Broadcasts of Kosmos-TV started in December 1991, at the time of the dissolution of the Soviet Union. It was a joint-venture between Metromedia's subsidiary ITI (International Telcell Inc.) and the Russian State TV and Radio Company «Ostankino» having 50% each. At the time of its launch, there were no pay-TV services in the Russian language, causing Kosmos-TV to concentrate on a niche market of foreigners, including elite Anglophone Russians. Alexander Lapshin was appointed president in 1992–1993 and again in 1995–1997. Lapshin's relationship with the company was far from amicable, due to issues between Metromedia and Ostankino. During Lapshin's absence, in 1994, Kosmos-TV was registered as a joint stock company. Talks had emerged in the summer of 1997 of the sale of Ostankino's assets in the operator, and that Metromedia representants said that Lapshin had renounced from his post on 24 June 1997.

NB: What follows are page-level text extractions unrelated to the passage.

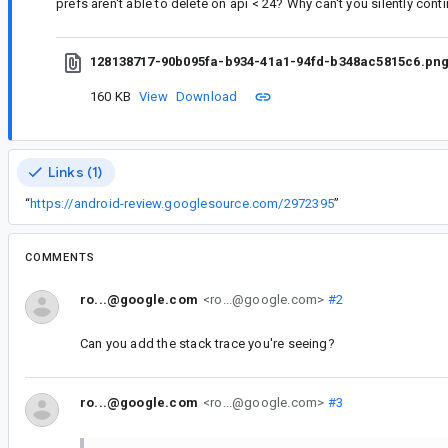
prefs aren't able to delete on api < 24? Why can't you silently cont
128138717-90b095fa-b934-41a1-94fd-b348ac5815c6.pn
160 KB
View
Download
Links (1)
“
https://android-review.googlesource.com/2972395
”
COMMENTS
ro...@google.com
<ro...@google.com>
#2
Can you add the stack trace you're seeing?
ro...@google.com
<ro...@google.com>
#3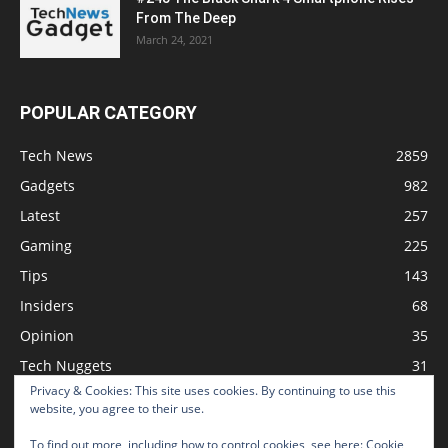
From The Deep
March 24, 2021
POPULAR CATEGORY
Tech News
2859
Gadgets
982
Latest
257
Gaming
225
Tips
143
Insiders
68
Opinion
35
Tech Nuggets
31
Privacy & Cookies: This site uses cookies. By continuing to use this
Review
2
website, you agree to their use.
To find out more, including how to control cookies, see here:
Cookie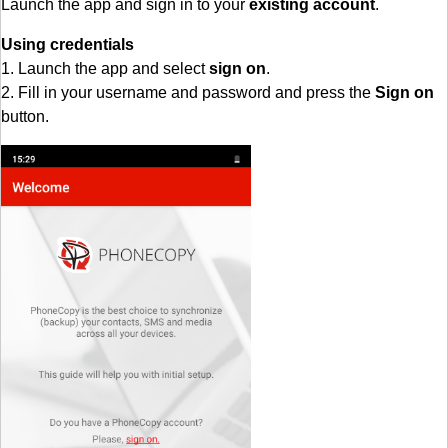
Launch the app and sign in to your
existing account
.
Using credentials
1. Launch the app and select
sign on
.
2. Fill in your username and password and press the
Sign on
button.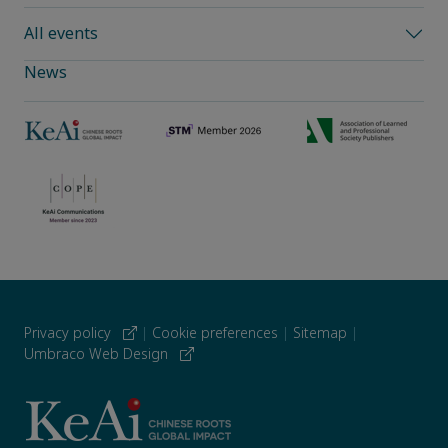
All events
News
Privacy policy
|
Cookie preferences
|
Sitemap
|
Umbraco Web Design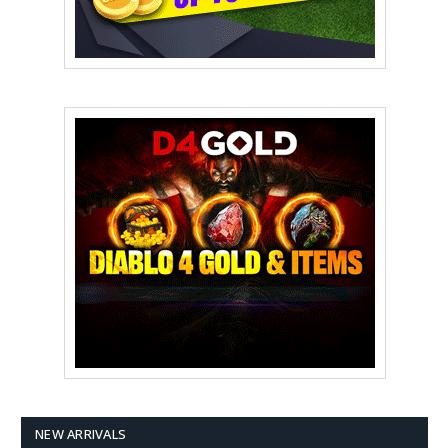
NEW ARRIVALS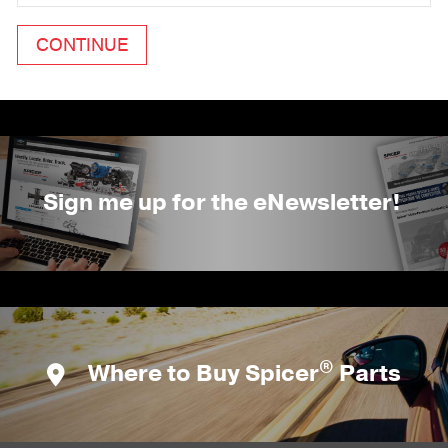
Sign me up for the eNewsletter!
®
Where to Buy Spicer
Parts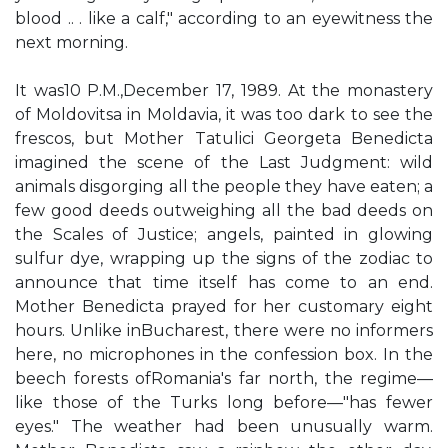
blood .. . like a calf," according to an eyewitness the
next morning.
It was10 P.M.,December 17, 1989. At the monastery
of Moldovitsa in Moldavia, it was too dark to see the
frescos, but Mother Tatulici Georgeta Benedicta
imagined the scene of the Last Judgment: wild
animals disgorging all the people they have eaten; a
few good deeds outweighing all the bad deeds on
the Scales of Justice; angels, painted in glowing
sulfur dye, wrapping up the signs of the zodiac to
announce that time itself has come to an end.
Mother Benedicta prayed for her customary eight
hours. Unlike inBucharest, there were no informers
here, no microphones in the confession box. In the
beech forests ofRomania's far north, the regime—
like those of the Turks long before—"has fewer
eyes." The weather had been unusually warm.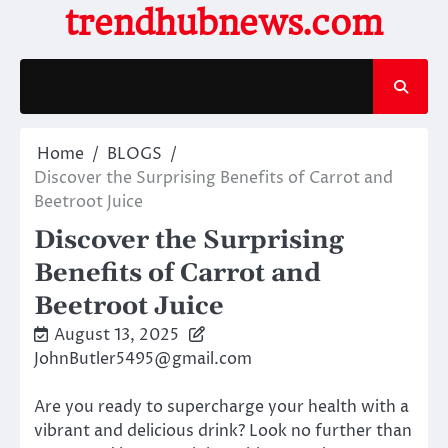
Skip
trendhubnews.com
to
content
Home
BLOGS
Discover the Surprising Benefits of Carrot and
Beetroot Juice
Discover the Surprising
Benefits of Carrot and
Beetroot Juice
August 13, 2025
JohnButler5495@gmail.com
Are you ready to supercharge your health with a
vibrant and delicious drink? Look no further than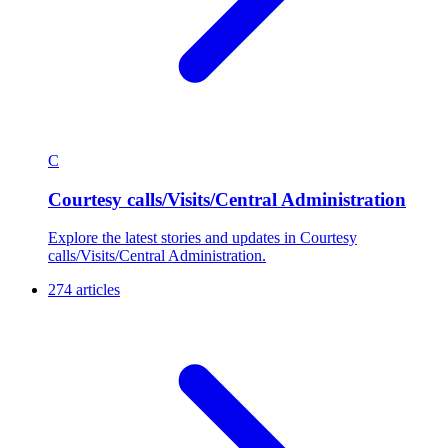
C
Courtesy calls/Visits/Central Administration
Explore the latest stories and updates in Courtesy
calls/Visits/Central Administration.
274 articles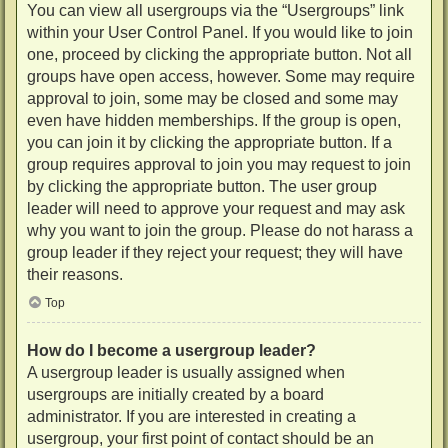
You can view all usergroups via the “Usergroups” link
within your User Control Panel. If you would like to join
one, proceed by clicking the appropriate button. Not all
groups have open access, however. Some may require
approval to join, some may be closed and some may
even have hidden memberships. If the group is open,
you can join it by clicking the appropriate button. If a
group requires approval to join you may request to join
by clicking the appropriate button. The user group
leader will need to approve your request and may ask
why you want to join the group. Please do not harass a
group leader if they reject your request; they will have
their reasons.
Top
How do I become a usergroup leader?
A usergroup leader is usually assigned when
usergroups are initially created by a board
administrator. If you are interested in creating a
usergroup, your first point of contact should be an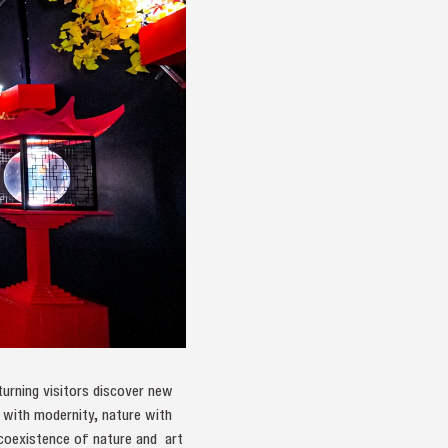
turning visitors discover new
n with modernity, nature with
 coexistence of nature and art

The service transmitted its signals from the Ostankino Tower, spanning a range of 60 km. The service had provided 20 channels by 1996, among them BBC World, NBC Europe, MTV (scheduled to start stereo broadcasts in 1997), TNT & Cartoon Network, CMT Europe, Bloomberg TV, Euronews, Discovery Channel, Travel Channel, Eurosport, CNN International, NHK and two in-house movie channels: Noviy Kanal, airing Russian movies as far back as the Soviet age, from studios such as Mosfilm, Lenfilm and Forum, and Sezam, airing more recent movies translated to Russian, by means of a licensing agreement with VHS distributor Varus Video. Plans were being made to reach the 100 channel benchmark by 2000. In the first ten months of 1996 alone, about 8,000 new local subscribers joined, mostly because of BBC Prime.

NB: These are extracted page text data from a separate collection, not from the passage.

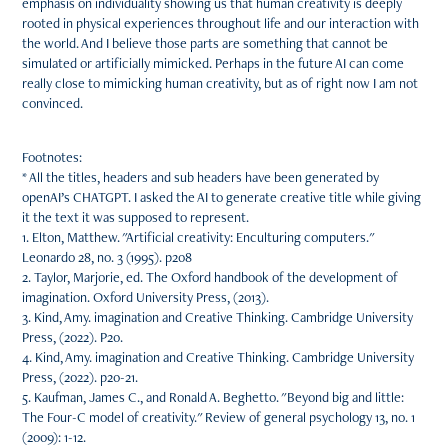
emphasis on individuality showing us that human creativity is deeply
rooted in physical experiences throughout life and our interaction with
the world. And I believe those parts are something that cannot be
simulated or artificially mimicked. Perhaps in the future AI can come
really close to mimicking human creativity, but as of right now I am not
convinced.
Footnotes:
* All the titles, headers and sub headers have been generated by
openAI’s CHATGPT. I asked the AI to generate creative title while giving
it the text it was supposed to represent.
1. Elton, Matthew. "Artificial creativity: Enculturing computers."
Leonardo 28, no. 3 (1995). p208
2. Taylor, Marjorie, ed. The Oxford handbook of the development of
imagination. Oxford University Press, (2013).
3. Kind, Amy. imagination and Creative Thinking. Cambridge University
Press, (2022). P20.
4. Kind, Amy. imagination and Creative Thinking. Cambridge University
Press, (2022). p20-21.
5. Kaufman, James C., and Ronald A. Beghetto. "Beyond big and little:
The Four-C model of creativity." Review of general psychology 13, no. 1
(2009): 1-12.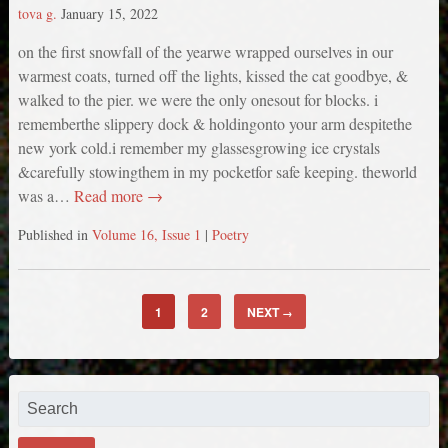
tova g.
January 15, 2022
on the first snowfall of the yearwe wrapped ourselves in our
warmest coats, turned off the lights, kissed the cat goodbye, &
walked to the pier. we were the only onesout for blocks. i
rememberthe slippery dock & holdingonto your arm despitethe
new york cold.i remember my glassesgrowing ice crystals
&carefully stowingthem in my pocketfor safe keeping. theworld
was a…
Read more →
Published in
Volume 16, Issue 1
|
Poetry
1
2
NEXT
→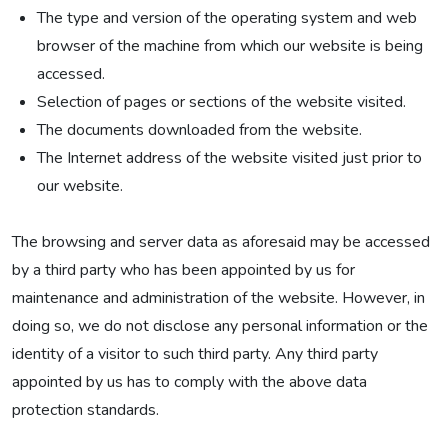
The type and version of the operating system and web
browser of the machine from which our website is being
accessed.
Selection of pages or sections of the website visited.
The documents downloaded from the website.
The Internet address of the website visited just prior to
our website.
The browsing and server data as aforesaid may be accessed
by a third party who has been appointed by us for
maintenance and administration of the website. However, in
doing so, we do not disclose any personal information or the
identity of a visitor to such third party. Any third party
appointed by us has to comply with the above data
protection standards.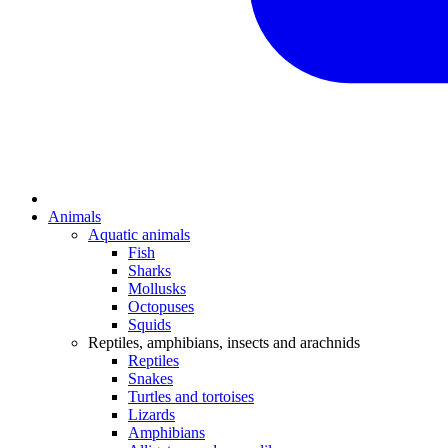
Animals
Aquatic animals
Fish
Sharks
Mollusks
Octopuses
Squids
Reptiles, amphibians, insects and arachnids
Reptiles
Snakes
Turtles and tortoises
Lizards
Amphibians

A mixture of developments partly attributed to the 1998 Russian financial crisis saw Kosmos-TV reformat its activities to a more Russophone audience. A substantial amount of foreign subscribers left the service, owing to their exit from Russia, and new foreign companies began delivering services with Russian translation, such as Nickelodeon and Discovery.

On 17 November 2000, Kosmos-TV announced that it would start providing digital television services, planning to nearly double its number of channels from 31 to 60. The operator started a massive campaign to counter NTV-Plus, which saw a record number of subscriptions when the Ostankino Tower caught fire in September 2000, affecting Kosmos-TV for a 12-day period. The service was planned before the blaze hit the tower, initially scheduled for 1999 but delayed due to poor market conditions. Conversion started on 20 November and by early December it had claimed 1,000 subscribers.

In July 2003, Metromedia sold its 50% share in the service to offshore Adamant Advisory Services, who then sold its assets in Russia to AFK Sistema on 27 October 2003. In 2004, Kosmos-TV announced that it would start its service in regions other than Moscow.

In August 2011, Vladimir Yevtushenkov bought Kosmos-TV in order to later sell the frequencies to LTE operators. The provider sent a letter to its subscribers in August 2012 announcing the shutdown of operations on 1 September and the conversion of the frequencies to the LTE network. At closing time, Kosmos-TV had 35,000 subscribers, much smaller than the average number of pay television subscribers in Moscow at 4.8 million. Its subscribers moved to other providers.